======== Data shown
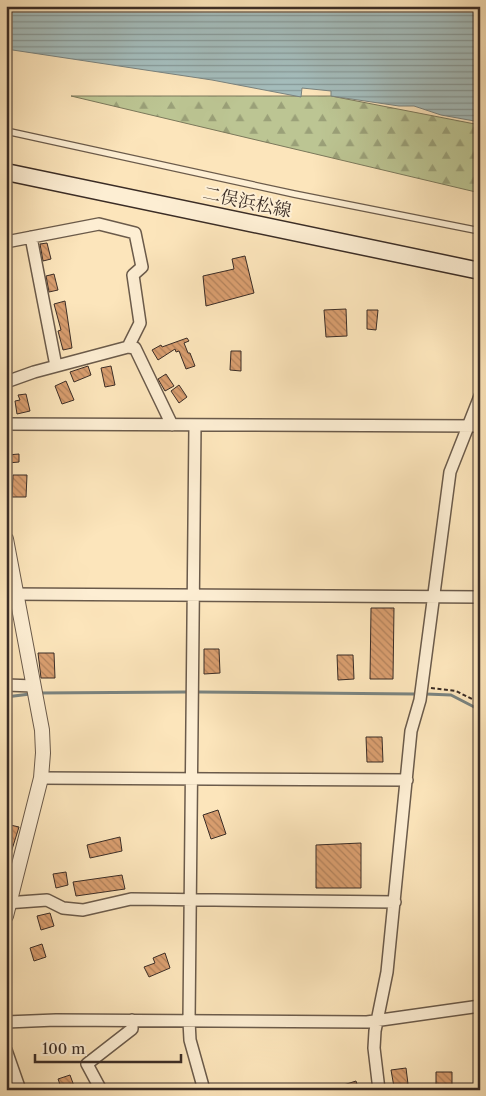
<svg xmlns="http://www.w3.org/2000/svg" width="486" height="1096" font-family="'Libre Caslon Text','Noto Serif JP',serif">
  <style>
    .forest { fill: url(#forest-firs); stroke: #7c795c }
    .water { fill: url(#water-rules); stroke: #7a837f }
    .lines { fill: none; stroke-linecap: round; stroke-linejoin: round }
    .stream { stroke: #7a837f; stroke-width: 3 }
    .building { fill: url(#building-back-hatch); stroke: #3b2d26 }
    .service-casing { stroke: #6b5b4b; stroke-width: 8 }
    .minor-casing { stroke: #6b5b4b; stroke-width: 14 }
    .tertiary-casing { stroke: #6b5b4b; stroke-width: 16 }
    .secondary-casing { stroke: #3b2d26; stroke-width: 19 }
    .path { stroke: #3b2d26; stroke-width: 2; stroke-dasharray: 4 2.5; stroke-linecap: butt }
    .service { stroke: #fdeed3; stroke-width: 5.5 }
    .minor { stroke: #fdeed3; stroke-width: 11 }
    .tertiary { stroke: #fdeed3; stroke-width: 14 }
    .secondary { stroke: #fdeed3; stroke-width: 16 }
    .labels { text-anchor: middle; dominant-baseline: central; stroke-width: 4; stroke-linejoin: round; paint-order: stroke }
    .street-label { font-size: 18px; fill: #3b2d26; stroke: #fdeed3 }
  </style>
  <defs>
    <pattern id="forest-firs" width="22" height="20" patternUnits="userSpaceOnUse" patternTransform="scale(1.25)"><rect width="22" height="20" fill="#bcc593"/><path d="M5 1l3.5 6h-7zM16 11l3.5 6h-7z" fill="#9aa078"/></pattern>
    <pattern id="water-rules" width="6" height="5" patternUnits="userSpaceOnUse" patternTransform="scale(1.25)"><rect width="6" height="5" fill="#a4bcbb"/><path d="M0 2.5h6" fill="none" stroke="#879998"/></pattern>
    <pattern id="building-back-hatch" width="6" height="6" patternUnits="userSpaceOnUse" patternTransform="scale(1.25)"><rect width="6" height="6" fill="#d99e6f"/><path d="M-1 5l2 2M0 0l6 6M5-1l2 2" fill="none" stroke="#b1815b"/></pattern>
  </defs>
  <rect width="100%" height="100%" fill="#fce5bb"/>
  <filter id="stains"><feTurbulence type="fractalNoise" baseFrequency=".004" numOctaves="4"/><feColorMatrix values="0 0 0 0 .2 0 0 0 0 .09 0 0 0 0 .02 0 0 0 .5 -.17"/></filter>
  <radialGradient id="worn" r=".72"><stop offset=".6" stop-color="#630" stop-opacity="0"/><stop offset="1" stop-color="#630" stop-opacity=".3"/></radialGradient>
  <path class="forest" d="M71 96H331L480 125V193Z"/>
  <path class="water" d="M6 6H443L480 11V122L441 115 414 106H399L331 96V91L302 88 301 97 212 80 6 49Z"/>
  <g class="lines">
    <path class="stream" d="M199 692 415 694
      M39 693 187 692
      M426 694 451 695 480 710
      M6 697 30 694"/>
  </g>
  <path class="building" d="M47 243 51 259 43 261 40 244Z
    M245 256 254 293 206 306 203 276 234 269 232 259Z
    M54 274 58 290 49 292 46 276Z
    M65 301 72 348 63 350 58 331 61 330 54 304Z
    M346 309 347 336 326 337 324 310Z
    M367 310H378L376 330 367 329Z
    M187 338 189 341 184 343 188 353H190L195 366 186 369 179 351 176 352 175 349 158 360 152 350 161 345 162 347Z
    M231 351H241V371L230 370Z
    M88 366 91 375 74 382 70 372Z
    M111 366 115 385 105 387 101 368Z
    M166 374 174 386 165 391 158 379Z
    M66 381 74 400 62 404 55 386Z
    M179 385 187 397 179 403 171 391Z
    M26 394 30 411 17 414 15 401 20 400 18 395Z
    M19 454V462L8 463 7 455Z
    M13 475H27L26 497H12Z
    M371 608H394L393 679H370Z
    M204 649H219L220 673 204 674Z
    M38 653H54L55 678H41Z
    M337 655H353L354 679 338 680Z
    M366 737H382L383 762H367Z
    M218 810 226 834 211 839 203 815Z
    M6 824 19 827 9 859H6Z
    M120 837 122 851 90 858 87 845Z
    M361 843V888H316V845Z
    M66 872 68 885 56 888 53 874Z
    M122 875 125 889 76 896 73 882Z
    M50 913 54 926 41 930 37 916Z
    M42 944 46 957 34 961 30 948Z
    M165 953 170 968 149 977 144 967 155 963 153 958Z
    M406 1068 408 1084 394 1087 391 1070Z
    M436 1072H452V1090H436Z
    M70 1075 74 1086 62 1090 58 1079Z
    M356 1081 359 1090H334V1088Z"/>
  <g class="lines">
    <g class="service-casing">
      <path id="service" d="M6 131 294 194 480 231"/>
    </g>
    <g class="minor-casing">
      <path id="minor" d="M31 237 56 366
        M6 242 99 224 135 233 142 267 133 275 140 323 128 347
        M6 382 34 372 128 347 135 348 172 425
        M6 424 480 426
        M195 425 189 1021 190 1040 204 1090
        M6 594 480 597
        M6 685 34 686
        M41 778 407 780
        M6 903 47 900 63 908 83 910 131 899 395 902
        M6 1022 56 1020 367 1022 480 1006
        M6 1050 20 1090
        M101 1090 87 1064 132 1029V1020
        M379 1090 374 1048 375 1031 387 972 411 731 420 700 450 472 480 396"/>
    </g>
    <g class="tertiary-casing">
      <path id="tertiary" d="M6 539 42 730 43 753 41 778 6 916"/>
    </g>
    <g class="secondary-casing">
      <path id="secondary" d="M6 172 480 271"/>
    </g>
    <path class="path" d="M431 688 456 691 480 703"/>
    <use href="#service" class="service"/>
    <use href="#minor" class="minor"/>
    <use href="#tertiary" class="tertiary"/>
    <use href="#secondary" class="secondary"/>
  </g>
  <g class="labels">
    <g class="street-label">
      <text transform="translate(247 202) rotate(12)">二俣浜松線</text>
    </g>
  </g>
  <rect width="486" height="1096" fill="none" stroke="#fce5bb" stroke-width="25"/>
  <rect x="8" y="8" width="471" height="1081" fill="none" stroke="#3b2d26" stroke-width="2.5"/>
  <rect x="12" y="12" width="461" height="1071" fill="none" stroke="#3b2d26"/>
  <path d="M35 1054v8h146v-8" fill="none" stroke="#3b2d26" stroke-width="2.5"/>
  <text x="42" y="1054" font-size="15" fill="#3b2d26" stroke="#fdeed3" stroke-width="4" paint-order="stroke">100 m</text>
  <rect width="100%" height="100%" filter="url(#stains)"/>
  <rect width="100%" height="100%" fill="url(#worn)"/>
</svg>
================
▸ **Assignment**
Word for word, restate the lines of the data above that fall between the line holding "#6b5b4b; stroke-width: 16" and the line holding "middle; dominant-baseline: central;", inclusive, and no other lines.

▸ **Answer**
    .tertiary-casing { stroke: #6b5b4b; stroke-width: 16 }
    .secondary-casing { stroke: #3b2d26; stroke-width: 19 }
    .path { stroke: #3b2d26; stroke-width: 2; stroke-dasharray: 4 2.5; stroke-linecap: butt }
    .service { stroke: #fdeed3; stroke-width: 5.5 }
    .minor { stroke: #fdeed3; stroke-width: 11 }
    .tertiary { stroke: #fdeed3; stroke-width: 14 }
    .secondary { stroke: #fdeed3; stroke-width: 16 }
    .labels { text-anchor: middle; dominant-baseline: central; stroke-width: 4; stroke-linejoin: round; paint-order: stroke }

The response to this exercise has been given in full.